Many a maiden blushed with shame
When she revealed the miller's name
Across her bottom when her dress
Blew up in answer to wind stress.
Pillow cases, towels on racks,
Scarves and clothes in tidy stacks,
Bedquilts, curtains...held by tacks...
We surely used those printed sacks!
Recycling - Not a Lifestyle Choice, But a Strategy
(Tim's commentary)
Recycling is a lifestyle choice in our home; in Florence's youth it was essential. Farming then was a balance of subsistence and cash economy.
When she was born in 1926, rural America was in the midst of a long-lived recession. Farm prices had collapsed in 1920 as a result of reduced demand after the end of the First World War. Prices would not begin to rise appreciably until the nation began to prepare for the Second World War.
While the rest of the nation enjoyed the Roaring Twenties, farmers struggled. 44% of U.S. citizens lived on farms at that time. (In 2016, only 2% of Americans lived on farms). There were two Americas in the 20's.
As the poem conveys, subsistence lifestyles require efficient resource usage. The consumption of grain and livestock – which could otherwise be sold – was effectively an expense. Waste not want not was gospel.
I remember when head cheese was a delicacy. (It wasn't really a cheese, but an aspic sausage composed of parts of a pig's face). All of any butchered animal was used whenever possible. We can still see like-minded processing of game in rural Alaska.

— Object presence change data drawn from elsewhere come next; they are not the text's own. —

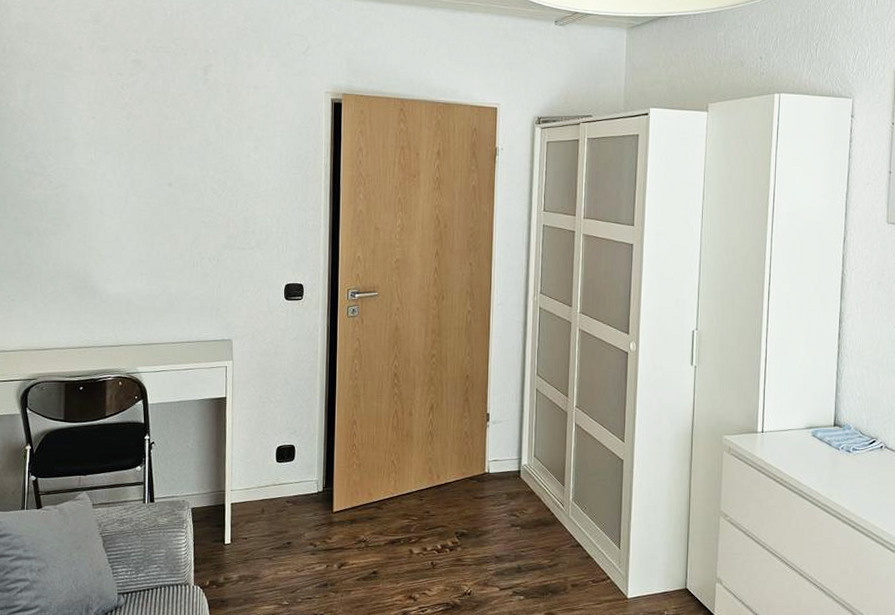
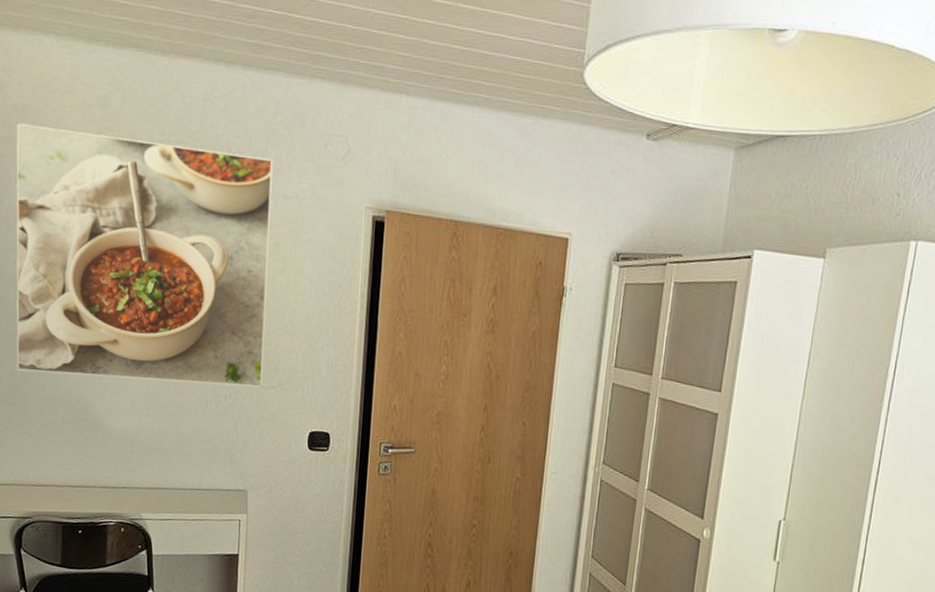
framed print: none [20,39,245,249] -> present [16,123,273,388]

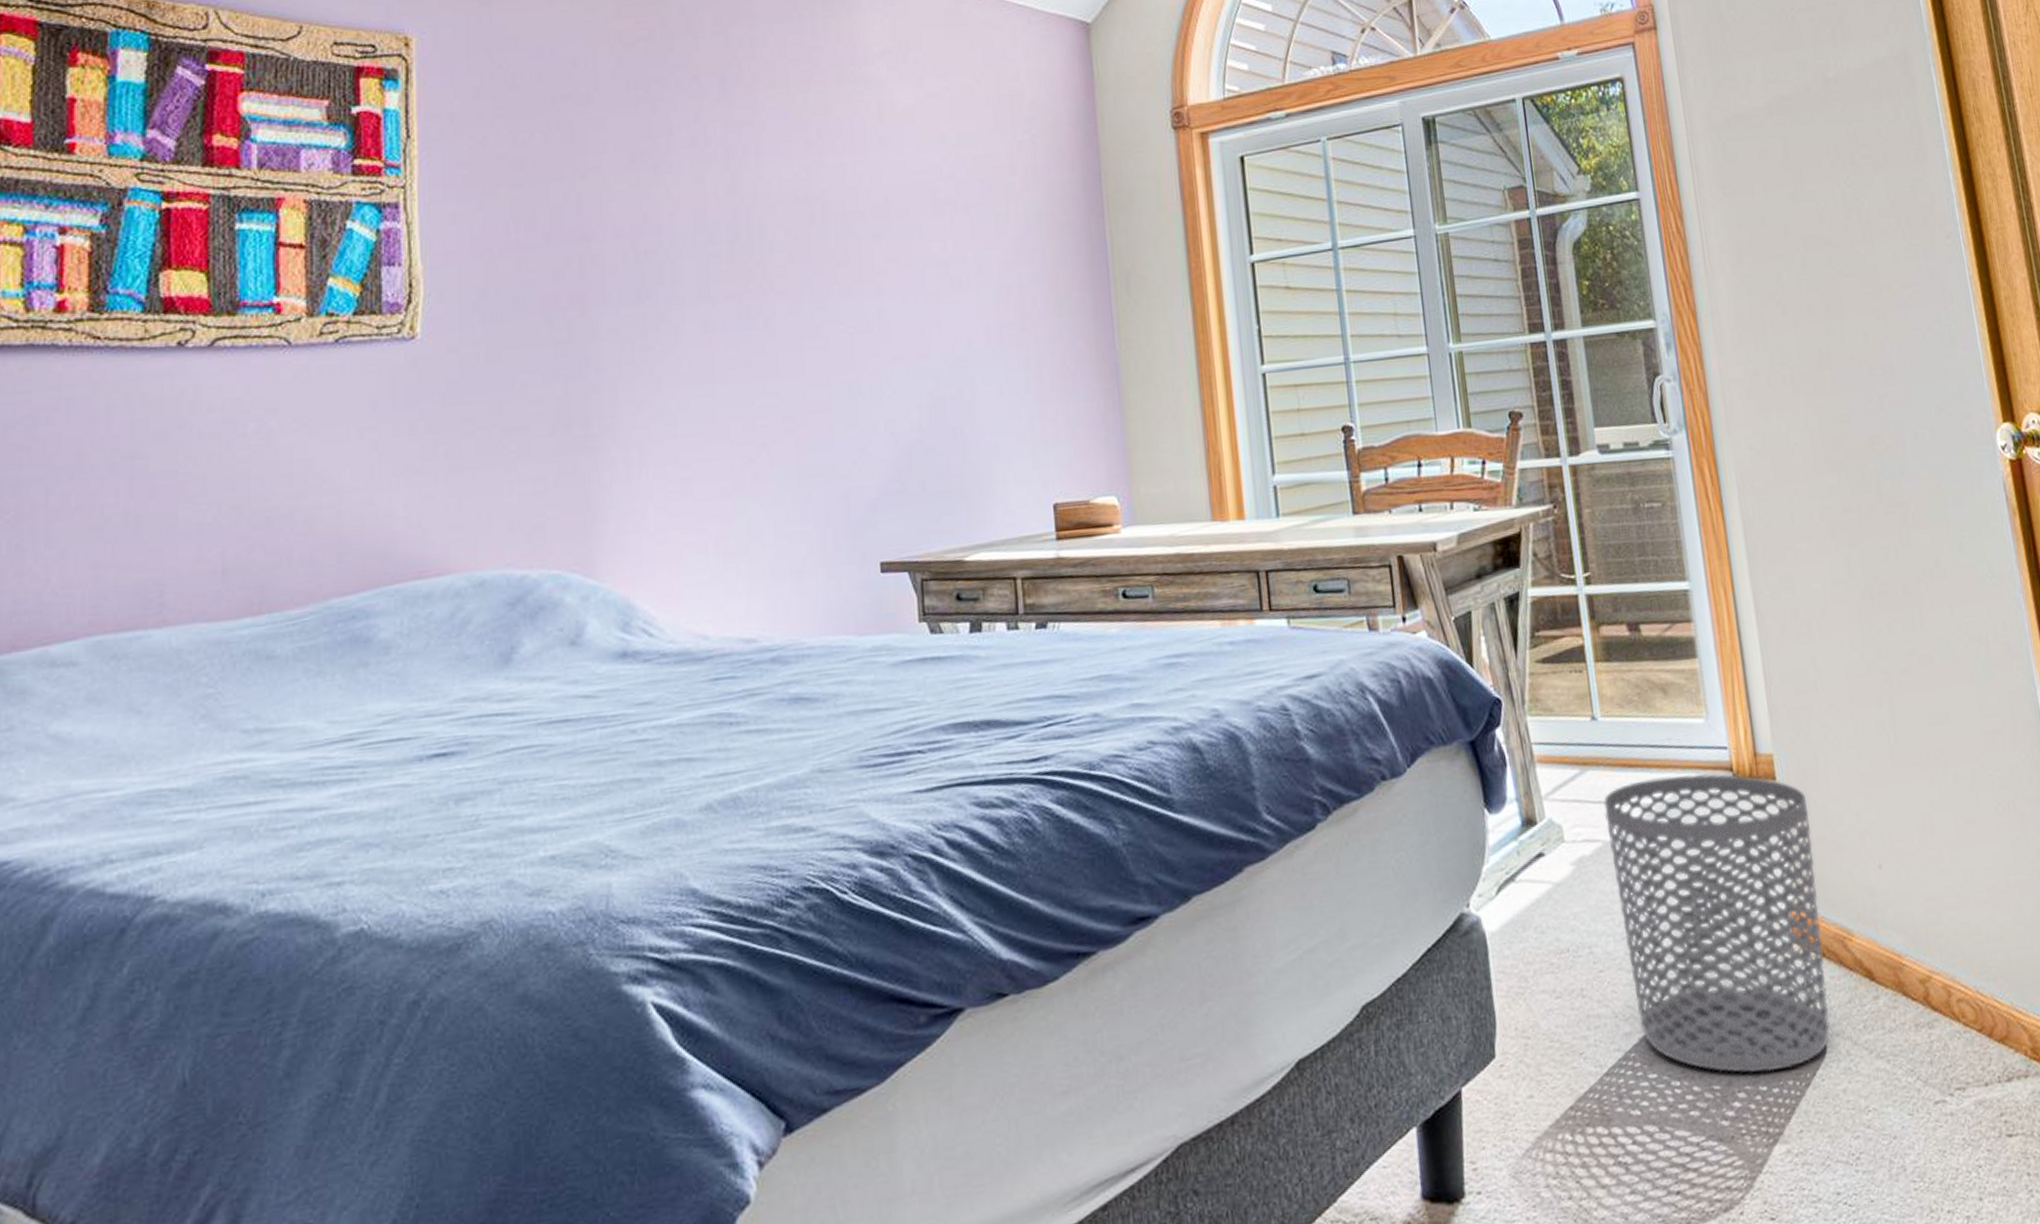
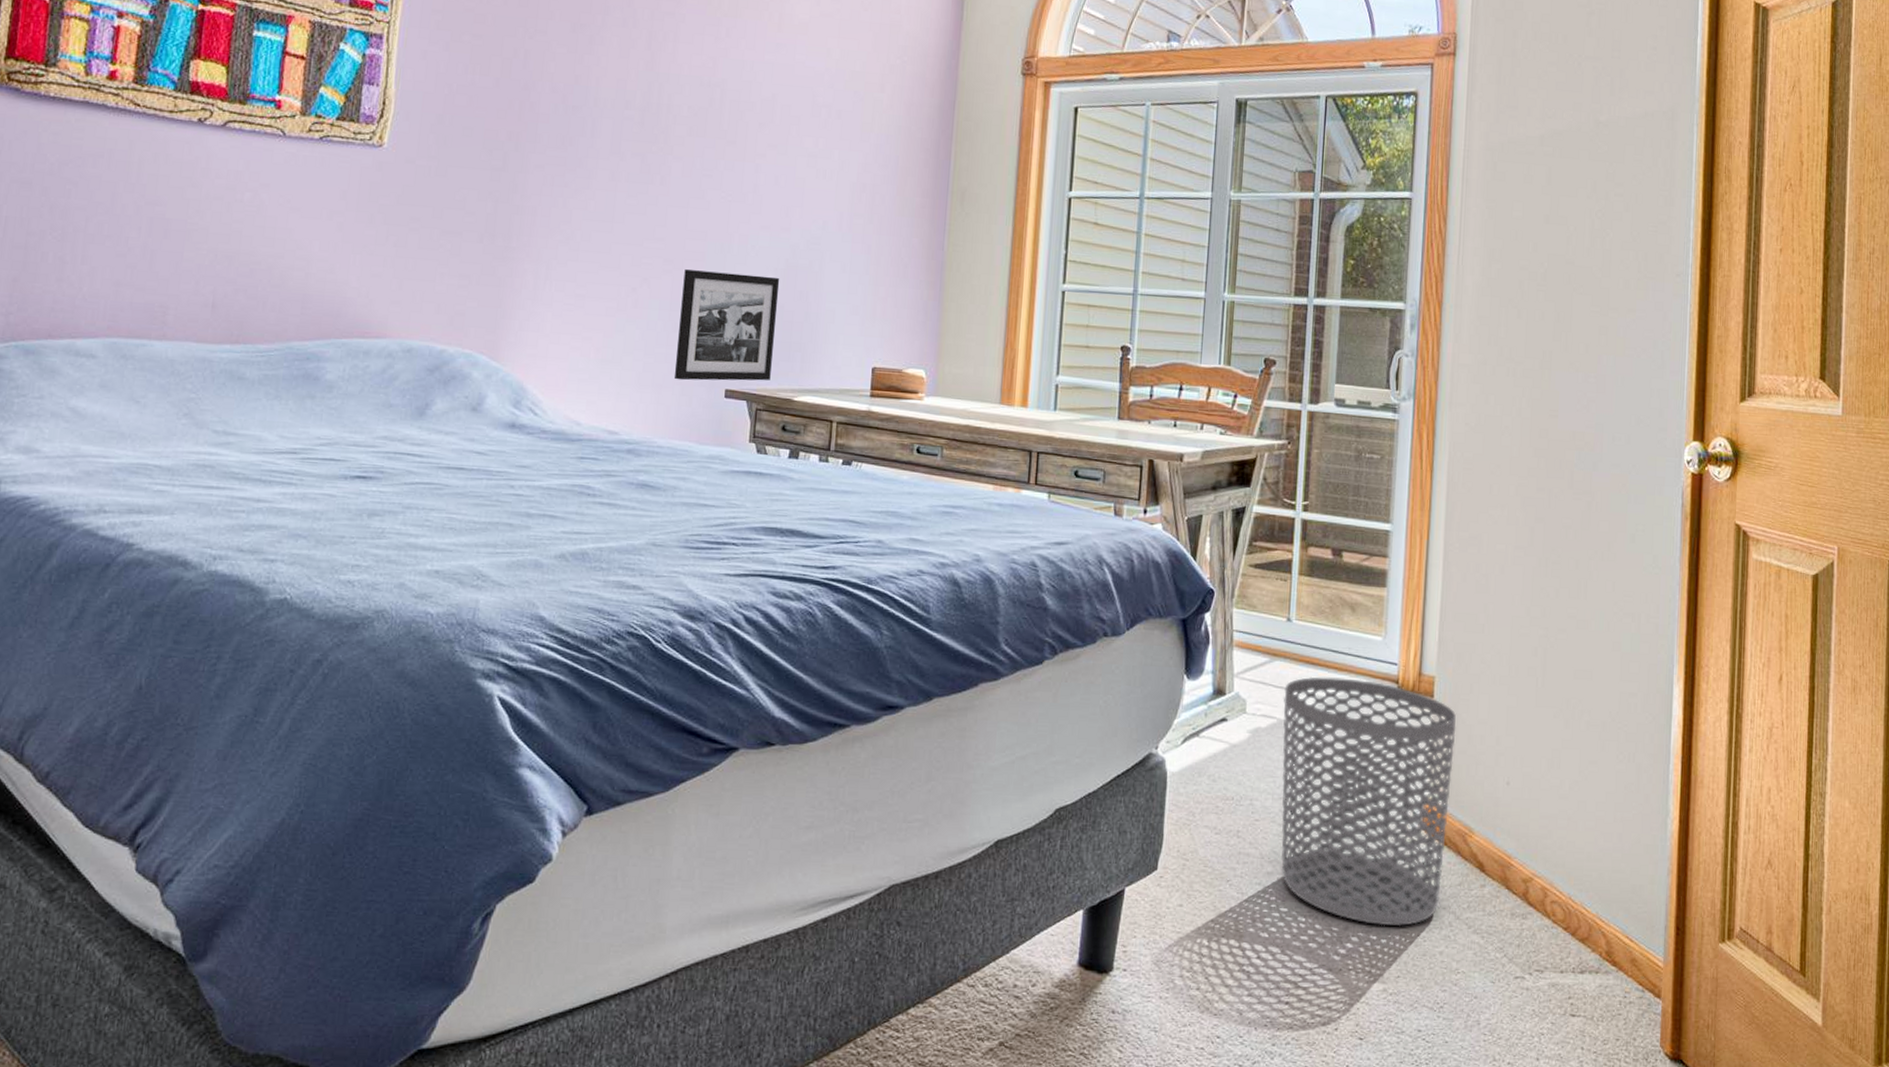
picture frame: none [809,415,933,562] -> present [674,269,780,381]

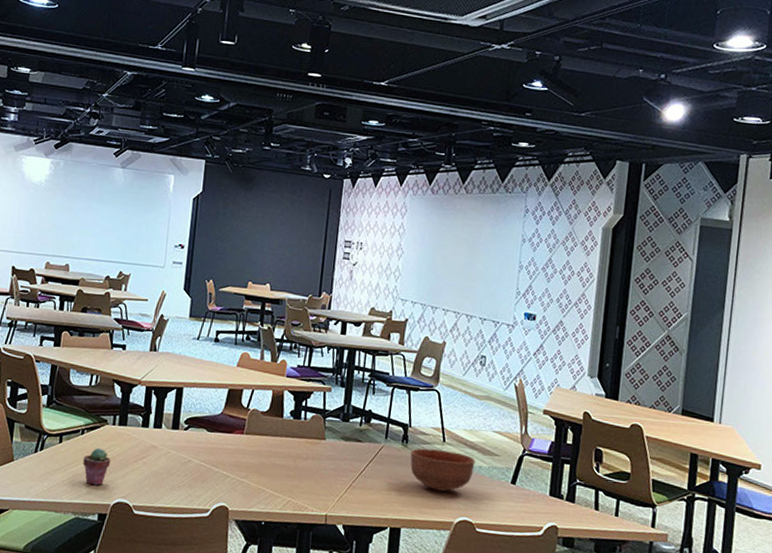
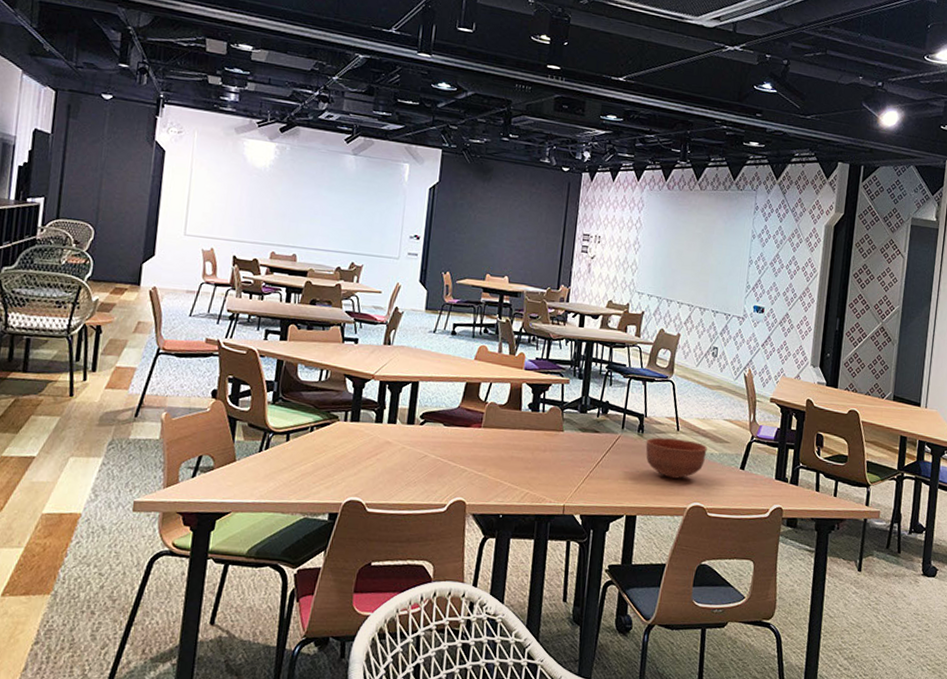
potted succulent: present [83,447,110,486] -> none [312,445,342,485]

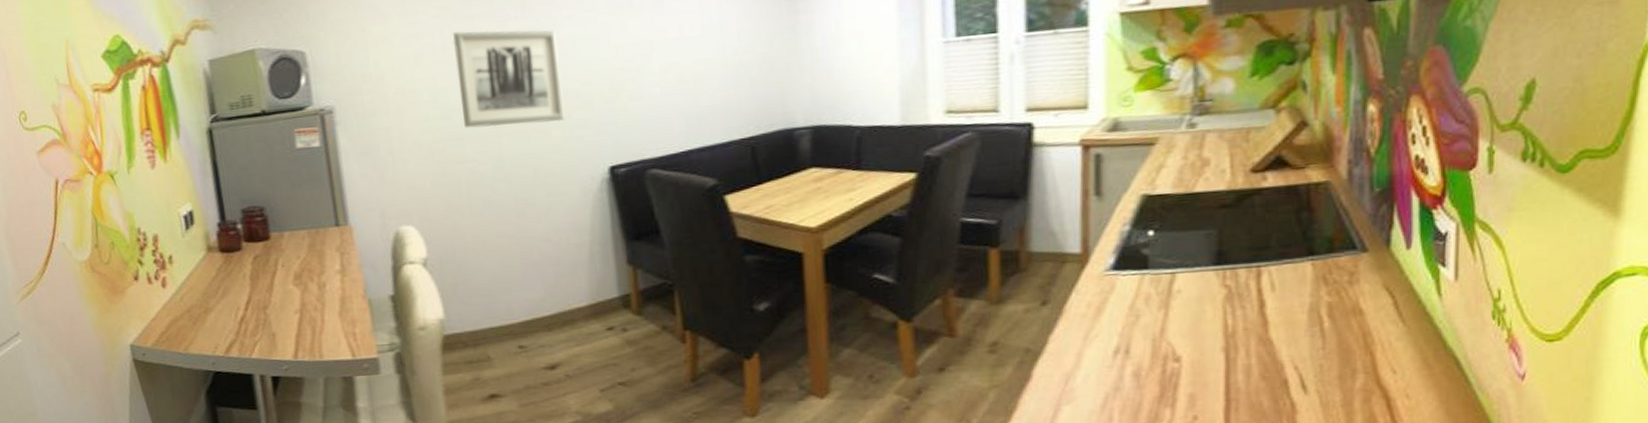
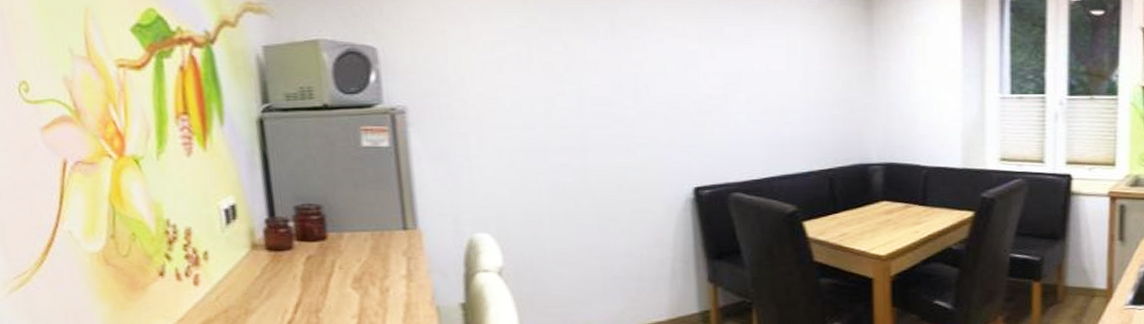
wall art: present [452,29,565,129] -> none [539,44,652,141]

If some of the mortified young girls in the poem grew up to have daughters of their own, those girls might have accused their parents of child abuse if they had to wear feed-bag bloomers. But there is a larger lesson, appropriate to both my state of origin and my state of residence.
As I write, both North Dakota and Alaska are suffering from a plunge in oil prices (2017). The decline may have a lessor effect in N.D. but that state is also afflicted by lowering returns for farm products. Residents of both states have much to learn from Flour Sacks and Feedbags.